The sequel might as well have taken place in space, as weightlessness is on display heavily. And that’s a shame, really. Our main characters deal with relatable issues like boredom, high school and being true to your parents. But they just can’t escape their comic book obsession. When Mindy (Hit Girl) goes to a slumber party, she makes a crack about Stan Lee fanboys that goes over the heads of the other girls. When David (Kick Ass) becomes a teammate in a new superhero group, he proudly shouts the name Justice Forever… to absolutely no one. He just wanted to have a moment he could picture in his mind — illustrated and within a square panel. In the end, both characters use their comic book mentality to justify what they ultimately end up doing (“this city needs me” stuff). This aspect would’ve been fascinating, had it been the focus of the story, and not glorified as something cute and wonderful.

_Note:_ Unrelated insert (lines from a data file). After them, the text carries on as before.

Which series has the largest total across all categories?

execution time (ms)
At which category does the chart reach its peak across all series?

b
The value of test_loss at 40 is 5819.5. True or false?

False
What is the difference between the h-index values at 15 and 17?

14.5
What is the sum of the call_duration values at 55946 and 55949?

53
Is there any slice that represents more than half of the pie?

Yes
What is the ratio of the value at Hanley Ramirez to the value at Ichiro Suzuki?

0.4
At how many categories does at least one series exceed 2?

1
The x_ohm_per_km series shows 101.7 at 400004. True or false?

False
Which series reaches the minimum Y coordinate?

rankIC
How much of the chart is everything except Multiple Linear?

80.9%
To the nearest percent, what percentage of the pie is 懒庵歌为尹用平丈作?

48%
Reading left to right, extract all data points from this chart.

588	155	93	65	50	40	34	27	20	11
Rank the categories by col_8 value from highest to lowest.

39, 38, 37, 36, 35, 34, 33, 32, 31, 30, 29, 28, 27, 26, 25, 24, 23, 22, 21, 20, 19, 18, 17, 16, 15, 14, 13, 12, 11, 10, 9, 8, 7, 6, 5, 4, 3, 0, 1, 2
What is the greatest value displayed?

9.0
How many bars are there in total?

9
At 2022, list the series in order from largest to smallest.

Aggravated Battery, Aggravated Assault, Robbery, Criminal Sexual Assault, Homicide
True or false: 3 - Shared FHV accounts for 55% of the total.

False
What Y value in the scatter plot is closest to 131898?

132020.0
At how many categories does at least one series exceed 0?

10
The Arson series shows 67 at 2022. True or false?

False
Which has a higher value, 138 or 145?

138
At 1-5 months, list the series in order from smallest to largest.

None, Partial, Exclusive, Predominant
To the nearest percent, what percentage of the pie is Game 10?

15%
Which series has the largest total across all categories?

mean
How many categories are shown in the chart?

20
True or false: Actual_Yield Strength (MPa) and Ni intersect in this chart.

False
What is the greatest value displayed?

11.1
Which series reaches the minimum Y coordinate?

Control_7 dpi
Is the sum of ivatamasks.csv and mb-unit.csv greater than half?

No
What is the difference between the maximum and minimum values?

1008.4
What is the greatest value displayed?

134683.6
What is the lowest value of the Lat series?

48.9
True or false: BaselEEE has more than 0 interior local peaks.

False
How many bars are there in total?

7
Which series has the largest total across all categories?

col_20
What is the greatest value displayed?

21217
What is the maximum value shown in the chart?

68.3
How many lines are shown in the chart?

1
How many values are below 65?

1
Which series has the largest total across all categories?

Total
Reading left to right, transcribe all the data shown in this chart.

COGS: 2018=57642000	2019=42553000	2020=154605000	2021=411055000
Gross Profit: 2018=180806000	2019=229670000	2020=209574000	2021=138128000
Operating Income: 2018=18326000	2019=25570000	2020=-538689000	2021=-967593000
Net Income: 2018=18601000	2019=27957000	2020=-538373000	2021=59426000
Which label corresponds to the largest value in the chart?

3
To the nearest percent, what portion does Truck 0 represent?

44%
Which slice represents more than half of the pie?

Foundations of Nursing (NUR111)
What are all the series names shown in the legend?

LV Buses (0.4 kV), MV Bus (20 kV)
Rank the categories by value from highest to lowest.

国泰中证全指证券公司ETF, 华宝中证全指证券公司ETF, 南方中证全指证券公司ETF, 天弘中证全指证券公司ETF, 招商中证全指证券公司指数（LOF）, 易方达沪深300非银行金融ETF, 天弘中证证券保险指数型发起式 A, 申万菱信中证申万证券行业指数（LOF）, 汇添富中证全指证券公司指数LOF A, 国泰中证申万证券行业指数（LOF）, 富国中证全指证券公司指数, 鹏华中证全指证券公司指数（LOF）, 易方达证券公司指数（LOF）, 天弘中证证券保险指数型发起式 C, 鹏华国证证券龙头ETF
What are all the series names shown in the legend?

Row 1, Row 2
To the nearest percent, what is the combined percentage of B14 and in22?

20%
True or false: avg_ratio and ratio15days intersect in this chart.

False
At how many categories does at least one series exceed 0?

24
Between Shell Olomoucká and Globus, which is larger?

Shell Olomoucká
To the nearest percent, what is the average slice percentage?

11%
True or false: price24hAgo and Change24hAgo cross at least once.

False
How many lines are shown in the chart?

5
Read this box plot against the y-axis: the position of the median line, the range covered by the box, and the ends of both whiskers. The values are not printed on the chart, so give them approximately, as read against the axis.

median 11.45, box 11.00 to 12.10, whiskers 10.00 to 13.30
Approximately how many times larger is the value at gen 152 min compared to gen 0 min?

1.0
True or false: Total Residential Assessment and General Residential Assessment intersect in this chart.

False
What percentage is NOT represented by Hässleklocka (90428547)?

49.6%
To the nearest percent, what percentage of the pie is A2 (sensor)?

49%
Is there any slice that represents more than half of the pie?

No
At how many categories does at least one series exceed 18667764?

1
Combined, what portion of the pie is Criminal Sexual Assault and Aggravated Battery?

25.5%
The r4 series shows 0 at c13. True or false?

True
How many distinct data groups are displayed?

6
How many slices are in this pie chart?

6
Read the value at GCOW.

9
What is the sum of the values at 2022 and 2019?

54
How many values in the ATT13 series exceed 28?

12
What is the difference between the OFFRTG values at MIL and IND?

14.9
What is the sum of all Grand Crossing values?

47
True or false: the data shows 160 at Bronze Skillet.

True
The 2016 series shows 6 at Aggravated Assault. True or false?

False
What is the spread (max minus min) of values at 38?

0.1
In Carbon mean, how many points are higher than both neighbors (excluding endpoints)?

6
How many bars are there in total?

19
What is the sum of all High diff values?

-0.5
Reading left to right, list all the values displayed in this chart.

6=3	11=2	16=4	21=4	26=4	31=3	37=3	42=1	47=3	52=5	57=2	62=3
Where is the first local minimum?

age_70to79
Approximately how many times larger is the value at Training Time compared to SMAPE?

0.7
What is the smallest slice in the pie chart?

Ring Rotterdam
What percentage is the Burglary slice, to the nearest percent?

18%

Sure, Justice Forever save a brothel of young immigrant women from being sex slaves. Sure, they volunteer at homeless shelters and such. Advocating community action is not wrong. Doing everything else IS. A villain kills off police officers in a hulk-like manner while a hero dances away from bullets on the roof of a van. Multiple stabbings, multiple shootings, multiple beatings. Never do any of these events sink in fully. They happen only for that short term reaction of “WHOA!” from the audience. Attack, blood, cut to next scene. Who cares, but doesn’t it look “cool”?
Kick Ass 2 cares more about being balls to the wall violent and vulgar than it does in examining the actions of its characters or even audience. I’m not looking for finger wagging or pointing, but I do ask for something that starts a conversation. Instead, I was subjected to a video game without access to a controller. A story meant to be and billed as being satirical of everything surrounding superhero tales becomes nothing more than the very product it’s trying to comment on.
A character named Dr. Gravity sports a bat that he, at first, claims defies the laws of physics. “Really?” “No, of course not. It’s just a bat,” he says. At least someone’s head is on straight.